Recorded data:
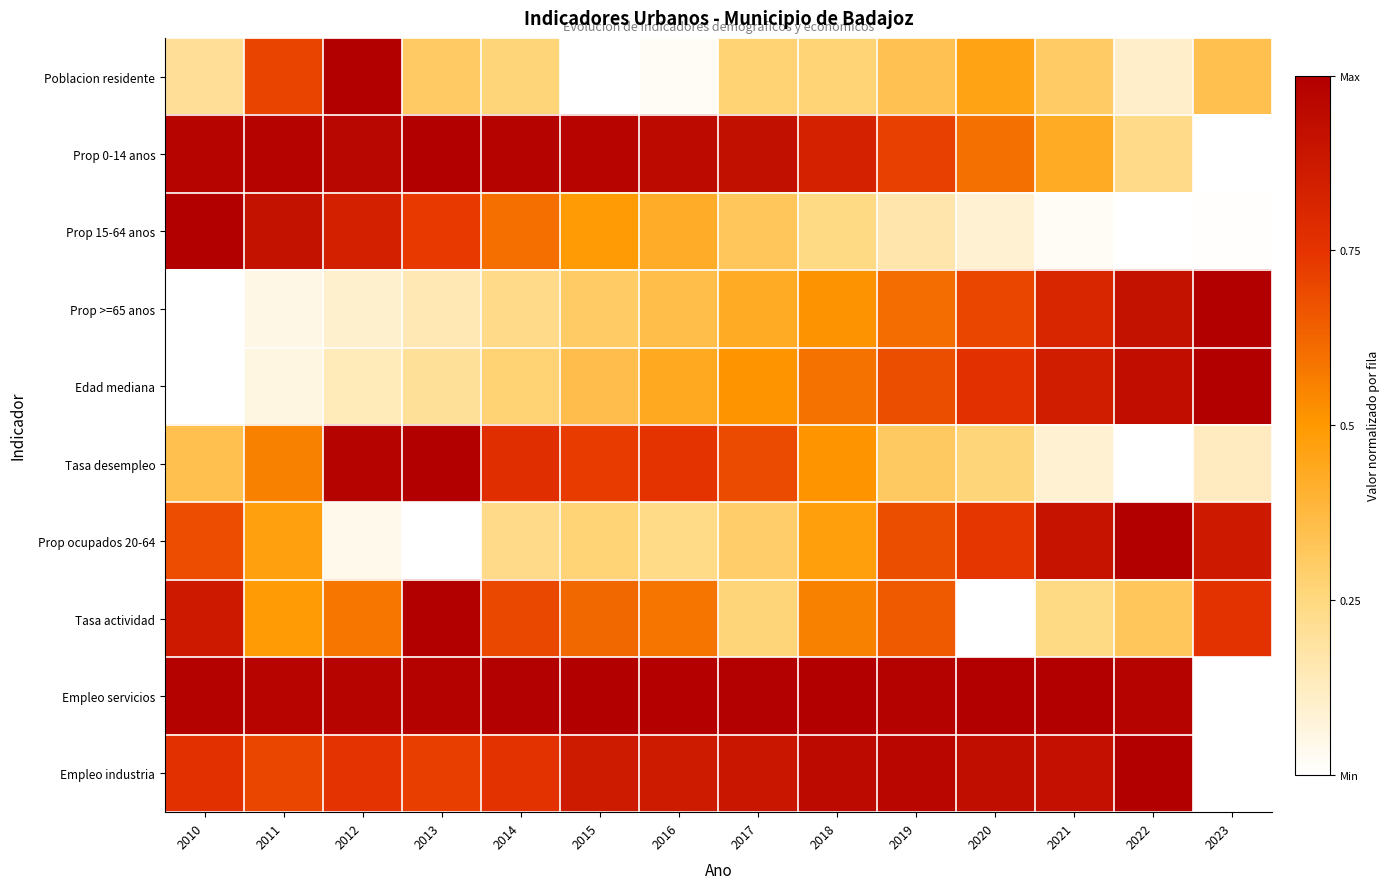

Reading left to right, what are all the values shown in this chart?

Poblacion residente: 2010=0.2	2011=0.7	2012=1.0	2013=0.3	2014=0.3	2015=0.0	2016=0.0	2017=0.3	2018=0.3	2019=0.3	2020=0.5	2021=0.3	2022=0.1	2023=0.3
Prop 0-14 anos: 2010=1.0	2011=1.0	2012=1.0	2013=1.0	2014=1.0	2015=1.0	2016=0.9	2017=0.9	2018=0.8	2019=0.7	2020=0.6	2021=0.4	2022=0.2	2023=0.0
Prop 15-64 anos: 2010=1.0	2011=0.9	2012=0.8	2013=0.7	2014=0.6	2015=0.5	2016=0.4	2017=0.3	2018=0.2	2019=0.2	2020=0.1	2021=0.0	2022=0.0	2023=0.0
Prop >=65 anos: 2010=0.0	2011=0.1	2012=0.1	2013=0.2	2014=0.2	2015=0.3	2016=0.4	2017=0.4	2018=0.5	2019=0.6	2020=0.7	2021=0.8	2022=0.9	2023=1.0
Edad mediana: 2010=0.0	2011=0.1	2012=0.1	2013=0.2	2014=0.3	2015=0.4	2016=0.4	2017=0.5	2018=0.6	2019=0.7	2020=0.8	2021=0.9	2022=0.9	2023=1.0
Tasa desempleo: 2010=0.3	2011=0.6	2012=1.0	2013=1.0	2014=0.8	2015=0.7	2016=0.7	2017=0.7	2018=0.5	2019=0.3	2020=0.3	2021=0.1	2022=0.0	2023=0.1
Prop ocupados 20-64: 2010=0.7	2011=0.5	2012=0.0	2013=0.0	2014=0.2	2015=0.3	2016=0.2	2017=0.3	2018=0.5	2019=0.7	2020=0.7	2021=0.9	2022=1.0	2023=0.9
Tasa actividad: 2010=0.9	2011=0.5	2012=0.6	2013=1.0	2014=0.7	2015=0.6	2016=0.6	2017=0.3	2018=0.6	2019=0.7	2020=0.0	2021=0.2	2022=0.3	2023=0.8
Empleo servicios: 2010=1.0	2011=1.0	2012=1.0	2013=1.0	2014=1.0	2015=1.0	2016=1.0	2017=1.0	2018=1.0	2019=1.0	2020=1.0	2021=1.0	2022=1.0	2023=0.0
Empleo industria: 2010=0.8	2011=0.7	2012=0.8	2013=0.7	2014=0.8	2015=0.9	2016=0.9	2017=0.9	2018=0.9	2019=1.0	2020=0.9	2021=0.9	2022=1.0	2023=0.0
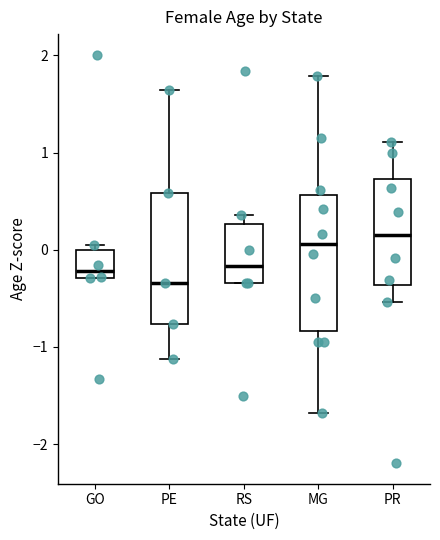

Reading left to right, read every box against the y-axis: the position of its median line, the range the box covers, and the ends of its whiskers. The values are not printed on the chart, so give them approximately, as read against the axis.

GO: median -0.2, box -0.3 to 0.0, whiskers -0.3 to 0.1
PE: median -0.3, box -0.8 to 0.6, whiskers -1.1 to 1.6
RS: median -0.2, box -0.3 to 0.3, whiskers -0.3 to 0.4
MG: median 0.1, box -0.8 to 0.6, whiskers -1.7 to 1.8
PR: median 0.2, box -0.4 to 0.7, whiskers -0.5 to 1.1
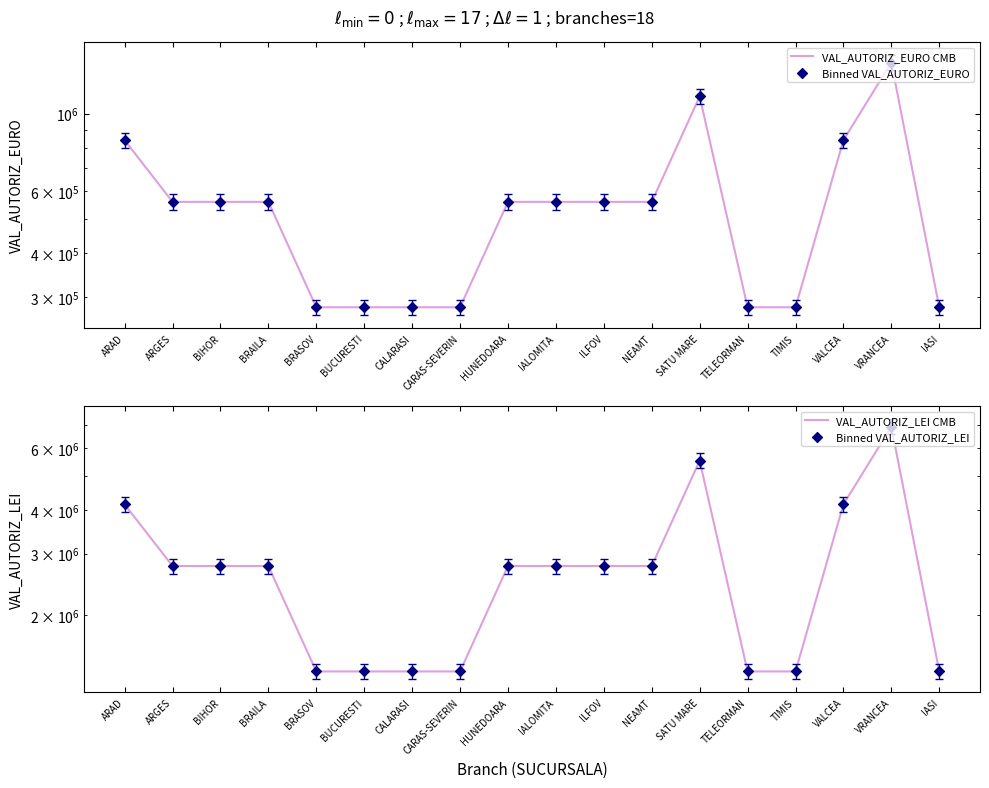

Which series reaches the minimum Y coordinate?

VAL_AUTORIZ_EURO CMB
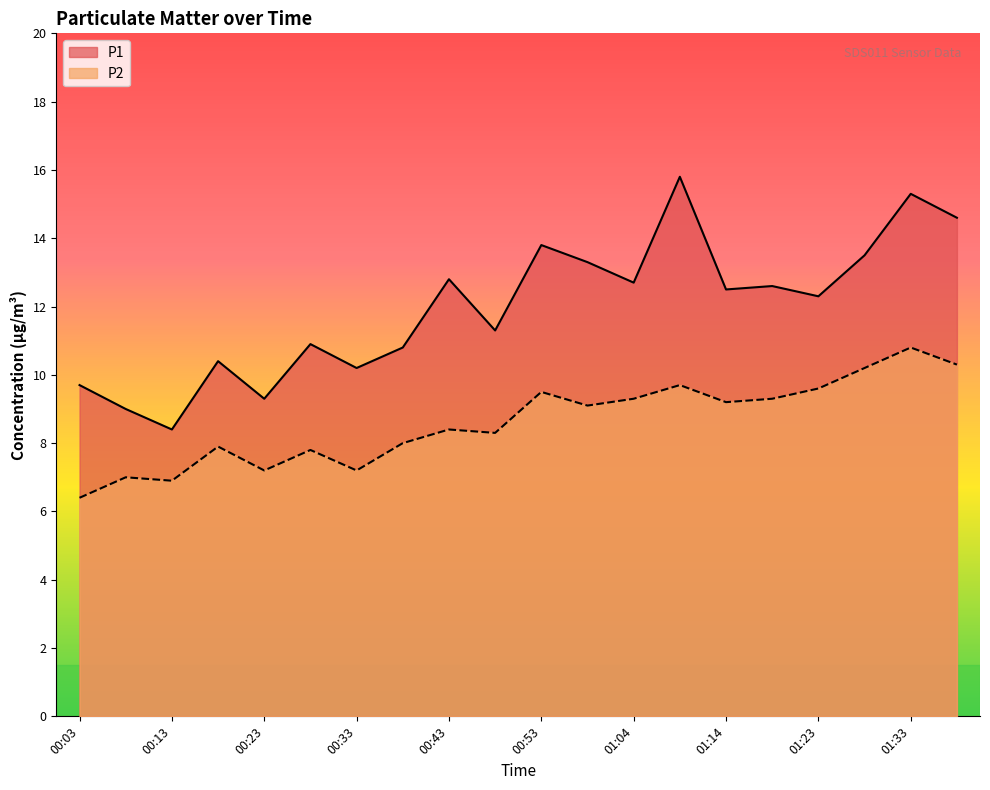

True or false: P2 has a value of 7.9 at 00:18.

True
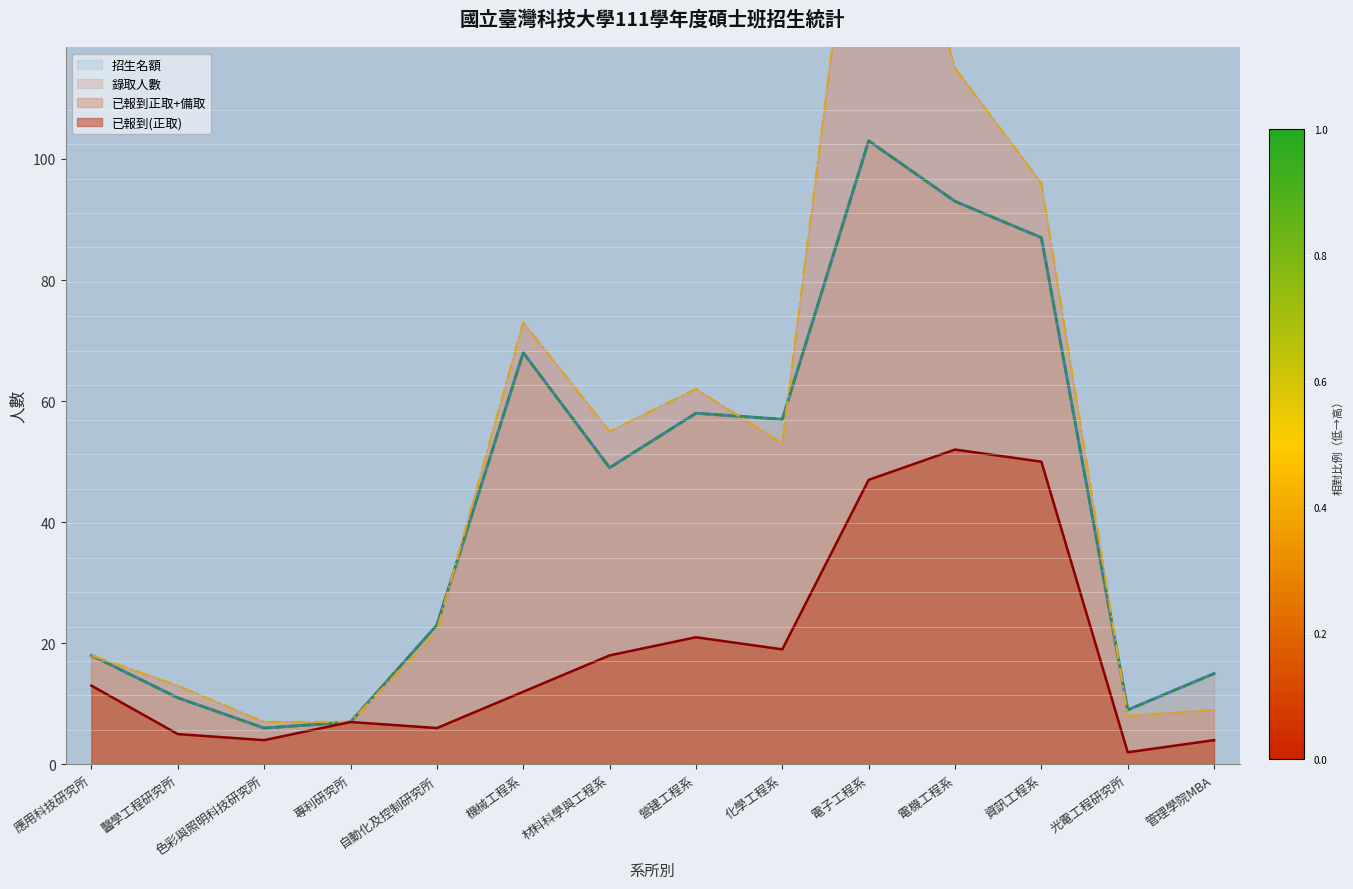

What is the value of the 招生名額 point at the 13th from the left?

9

Instruction:
Recast all the material above as a JSON list of strings, one string per line. Skip blank lines and the picture markers.

Expected answer:
[
  "Reading left to right, what are all the values shown in this chart?",
  "Poblacion residente: 2010=0.2\t2011=0.7\t2012=1.0\t2013=0.3\t2014=0.3\t2015=0.0\t2016=0.0\t2017=0.3\t2018=0.3\t2019=0.3\t2020=0.5\t2021=0.3\t2022=0.1\t2023=0.3",
  "Prop 0-14 anos: 2010=1.0\t2011=1.0\t2012=1.0\t2013=1.0\t2014=1.0\t2015=1.0\t2016=0.9\t2017=0.9\t2018=0.8\t2019=0.7\t2020=0.6\t2021=0.4\t2022=0.2\t2023=0.0",
  "Prop 15-64 anos: 2010=1.0\t2011=0.9\t2012=0.8\t2013=0.7\t2014=0.6\t2015=0.5\t2016=0.4\t2017=0.3\t2018=0.2\t2019=0.2\t2020=0.1\t2021=0.0\t2022=0.0\t2023=0.0",
  "Prop >=65 anos: 2010=0.0\t2011=0.1\t2012=0.1\t2013=0.2\t2014=0.2\t2015=0.3\t2016=0.4\t2017=0.4\t2018=0.5\t2019=0.6\t2020=0.7\t2021=0.8\t2022=0.9\t2023=1.0",
  "Edad mediana: 2010=0.0\t2011=0.1\t2012=0.1\t2013=0.2\t2014=0.3\t2015=0.4\t2016=0.4\t2017=0.5\t2018=0.6\t2019=0.7\t2020=0.8\t2021=0.9\t2022=0.9\t2023=1.0",
  "Tasa desempleo: 2010=0.3\t2011=0.6\t2012=1.0\t2013=1.0\t2014=0.8\t2015=0.7\t2016=0.7\t2017=0.7\t2018=0.5\t2019=0.3\t2020=0.3\t2021=0.1\t2022=0.0\t2023=0.1",
  "Prop ocupados 20-64: 2010=0.7\t2011=0.5\t2012=0.0\t2013=0.0\t2014=0.2\t2015=0.3\t2016=0.2\t2017=0.3\t2018=0.5\t2019=0.7\t2020=0.7\t2021=0.9\t2022=1.0\t2023=0.9",
  "Tasa actividad: 2010=0.9\t2011=0.5\t2012=0.6\t2013=1.0\t2014=0.7\t2015=0.6\t2016=0.6\t2017=0.3\t2018=0.6\t2019=0.7\t2020=0.0\t2021=0.2\t2022=0.3\t2023=0.8",
  "Empleo servicios: 2010=1.0\t2011=1.0\t2012=1.0\t2013=1.0\t2014=1.0\t2015=1.0\t2016=1.0\t2017=1.0\t2018=1.0\t2019=1.0\t2020=1.0\t2021=1.0\t2022=1.0\t2023=0.0",
  "Empleo industria: 2010=0.8\t2011=0.7\t2012=0.8\t2013=0.7\t2014=0.8\t2015=0.9\t2016=0.9\t2017=0.9\t2018=0.9\t2019=1.0\t2020=0.9\t2021=0.9\t2022=1.0\t2023=0.0",
  "Reading left to right, read every box against the y-axis: the position of its median line, the range the box covers, and the ends of its whiskers. The values are not printed on the chart, so give them approximately, as read against the axis.",
  "GO: median -0.2, box -0.3 to 0.0, whiskers -0.3 to 0.1",
  "PE: median -0.3, box -0.8 to 0.6, whiskers -1.1 to 1.6",
  "RS: median -0.2, box -0.3 to 0.3, whiskers -0.3 to 0.4",
  "MG: median 0.1, box -0.8 to 0.6, whiskers -1.7 to 1.8",
  "PR: median 0.2, box -0.4 to 0.7, whiskers -0.5 to 1.1",
  "Which series reaches the minimum Y coordinate?",
  "VAL_AUTORIZ_EURO CMB",
  "True or false: P2 has a value of 7.9 at 00:18.",
  "True",
  "What is the value of the 招生名額 point at the 13th from the left?",
  "9"
]